→ **Task objective**: Without any pictures, output the records exactly as they are.

→ **Records provided**:
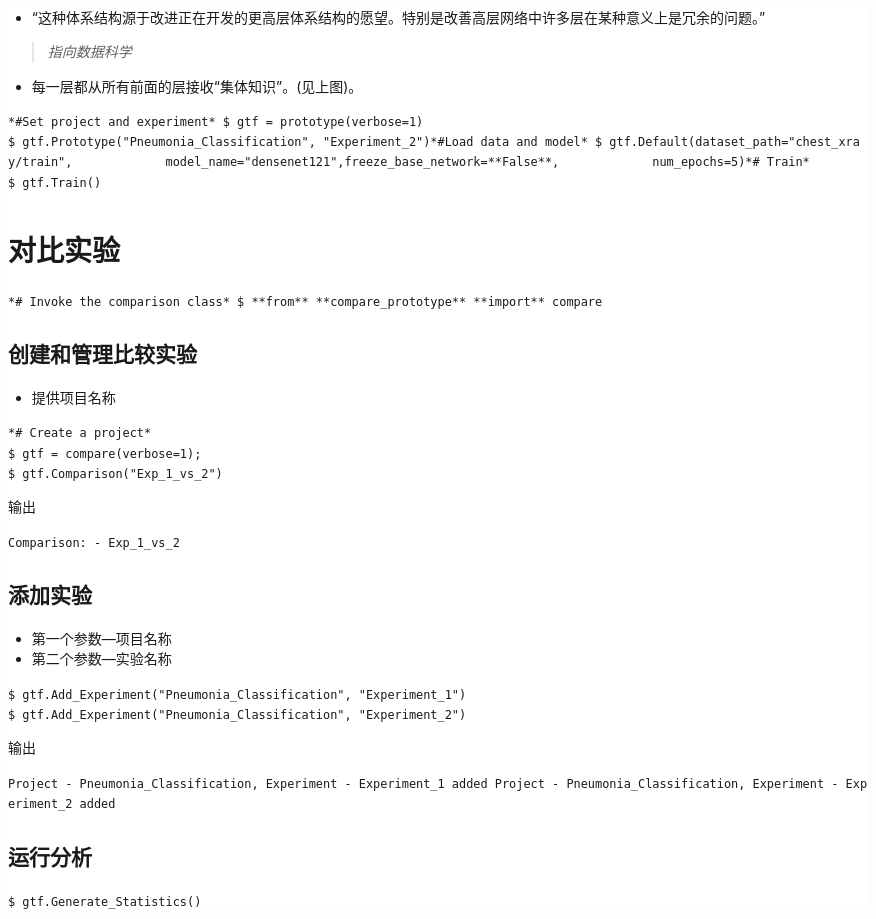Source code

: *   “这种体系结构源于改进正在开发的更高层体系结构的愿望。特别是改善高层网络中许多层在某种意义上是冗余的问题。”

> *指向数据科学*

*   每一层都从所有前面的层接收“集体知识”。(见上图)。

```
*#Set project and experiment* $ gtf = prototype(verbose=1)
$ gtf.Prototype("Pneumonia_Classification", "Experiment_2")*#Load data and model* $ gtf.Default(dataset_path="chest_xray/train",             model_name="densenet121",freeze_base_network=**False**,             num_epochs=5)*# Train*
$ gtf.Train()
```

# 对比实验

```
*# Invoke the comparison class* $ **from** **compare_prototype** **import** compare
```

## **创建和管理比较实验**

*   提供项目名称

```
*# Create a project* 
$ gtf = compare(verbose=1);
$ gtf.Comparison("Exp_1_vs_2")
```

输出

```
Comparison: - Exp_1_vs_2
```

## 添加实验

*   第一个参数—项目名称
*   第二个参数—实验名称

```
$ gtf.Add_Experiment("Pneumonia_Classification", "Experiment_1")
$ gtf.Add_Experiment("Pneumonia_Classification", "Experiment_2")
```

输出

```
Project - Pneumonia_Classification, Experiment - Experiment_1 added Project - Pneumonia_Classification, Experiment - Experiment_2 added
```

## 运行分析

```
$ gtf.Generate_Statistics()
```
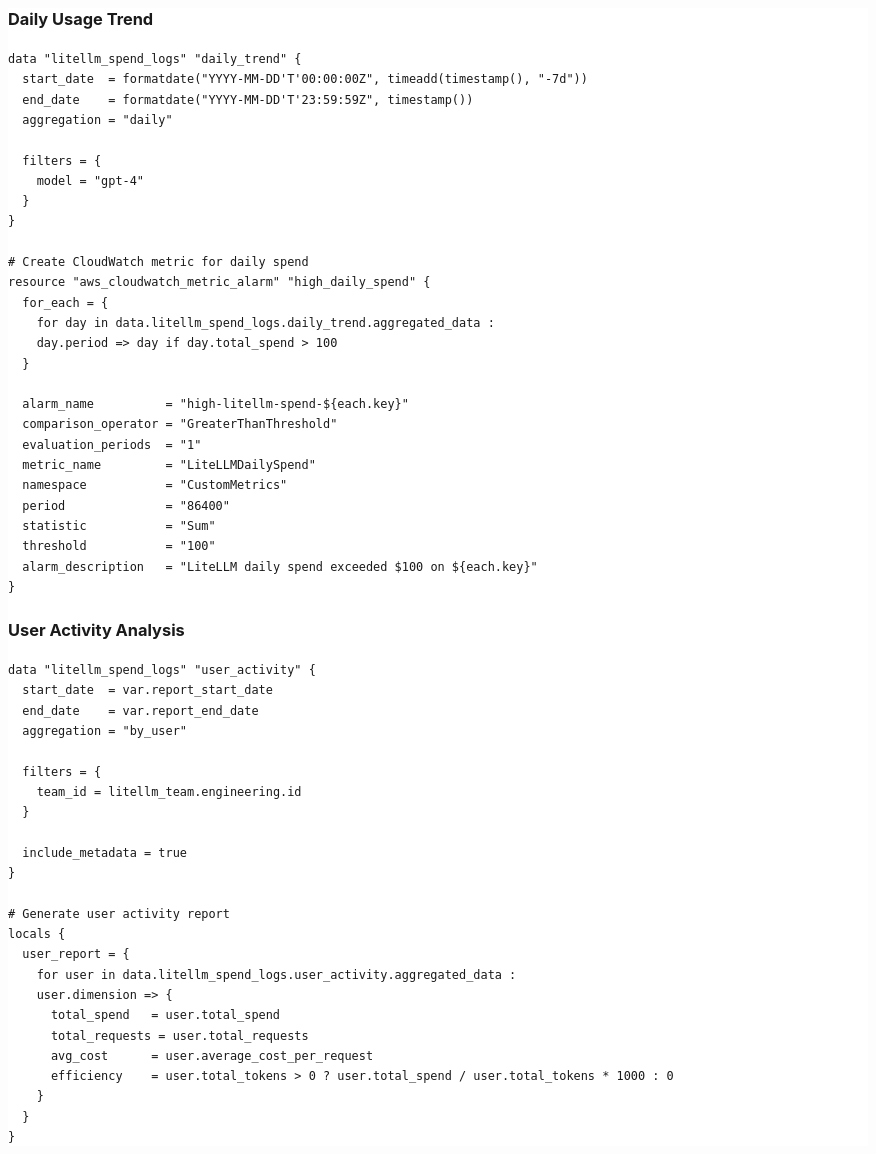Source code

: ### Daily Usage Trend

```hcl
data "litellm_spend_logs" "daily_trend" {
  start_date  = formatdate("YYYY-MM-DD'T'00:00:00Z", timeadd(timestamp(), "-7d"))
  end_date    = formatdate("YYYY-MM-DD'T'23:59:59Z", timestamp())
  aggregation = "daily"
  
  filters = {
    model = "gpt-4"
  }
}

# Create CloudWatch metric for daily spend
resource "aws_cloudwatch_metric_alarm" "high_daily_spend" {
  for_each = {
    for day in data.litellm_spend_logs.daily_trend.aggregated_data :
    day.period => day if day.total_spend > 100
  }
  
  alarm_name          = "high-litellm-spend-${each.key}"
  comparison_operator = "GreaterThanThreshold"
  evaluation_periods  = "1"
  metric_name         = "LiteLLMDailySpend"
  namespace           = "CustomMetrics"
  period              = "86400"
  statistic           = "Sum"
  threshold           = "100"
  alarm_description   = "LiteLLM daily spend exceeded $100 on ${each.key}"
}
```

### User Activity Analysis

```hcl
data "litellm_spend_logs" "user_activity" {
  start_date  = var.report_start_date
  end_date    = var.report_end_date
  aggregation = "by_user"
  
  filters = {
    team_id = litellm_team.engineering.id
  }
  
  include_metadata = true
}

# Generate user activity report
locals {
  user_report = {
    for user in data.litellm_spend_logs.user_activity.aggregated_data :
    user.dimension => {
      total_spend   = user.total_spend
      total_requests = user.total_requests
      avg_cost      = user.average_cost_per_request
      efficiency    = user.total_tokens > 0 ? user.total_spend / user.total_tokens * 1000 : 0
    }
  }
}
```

→ **Finished exercise**:
Source code

: *   “这种体系结构源于改进正在开发的更高层体系结构的愿望。特别是改善高层网络中许多层在某种意义上是冗余的问题。”

> *指向数据科学*

*   每一层都从所有前面的层接收“集体知识”。(见上图)。

```
*#Set project and experiment* $ gtf = prototype(verbose=1)
$ gtf.Prototype("Pneumonia_Classification", "Experiment_2")*#Load data and model* $ gtf.Default(dataset_path="chest_xray/train",             model_name="densenet121",freeze_base_network=**False**,             num_epochs=5)*# Train*
$ gtf.Train()
```

# 对比实验

```
*# Invoke the comparison class* $ **from** **compare_prototype** **import** compare
```

## **创建和管理比较实验**

*   提供项目名称

```
*# Create a project* 
$ gtf = compare(verbose=1);
$ gtf.Comparison("Exp_1_vs_2")
```

输出

```
Comparison: - Exp_1_vs_2
```

## 添加实验

*   第一个参数—项目名称
*   第二个参数—实验名称

```
$ gtf.Add_Experiment("Pneumonia_Classification", "Experiment_1")
$ gtf.Add_Experiment("Pneumonia_Classification", "Experiment_2")
```

输出

```
Project - Pneumonia_Classification, Experiment - Experiment_1 added Project - Pneumonia_Classification, Experiment - Experiment_2 added
```

## 运行分析

```
$ gtf.Generate_Statistics()
```
Source code

: ### Daily Usage Trend

```hcl
data "litellm_spend_logs" "daily_trend" {
  start_date  = formatdate("YYYY-MM-DD'T'00:00:00Z", timeadd(timestamp(), "-7d"))
  end_date    = formatdate("YYYY-MM-DD'T'23:59:59Z", timestamp())
  aggregation = "daily"
  
  filters = {
    model = "gpt-4"
  }
}

# Create CloudWatch metric for daily spend
resource "aws_cloudwatch_metric_alarm" "high_daily_spend" {
  for_each = {
    for day in data.litellm_spend_logs.daily_trend.aggregated_data :
    day.period => day if day.total_spend > 100
  }
  
  alarm_name          = "high-litellm-spend-${each.key}"
  comparison_operator = "GreaterThanThreshold"
  evaluation_periods  = "1"
  metric_name         = "LiteLLMDailySpend"
  namespace           = "CustomMetrics"
  period              = "86400"
  statistic           = "Sum"
  threshold           = "100"
  alarm_description   = "LiteLLM daily spend exceeded $100 on ${each.key}"
}
```

### User Activity Analysis

```hcl
data "litellm_spend_logs" "user_activity" {
  start_date  = var.report_start_date
  end_date    = var.report_end_date
  aggregation = "by_user"
  
  filters = {
    team_id = litellm_team.engineering.id
  }
  
  include_metadata = true
}

# Generate user activity report
locals {
  user_report = {
    for user in data.litellm_spend_logs.user_activity.aggregated_data :
    user.dimension => {
      total_spend   = user.total_spend
      total_requests = user.total_requests
      avg_cost      = user.average_cost_per_request
      efficiency    = user.total_tokens > 0 ? user.total_spend / user.total_tokens * 1000 : 0
    }
  }
}
```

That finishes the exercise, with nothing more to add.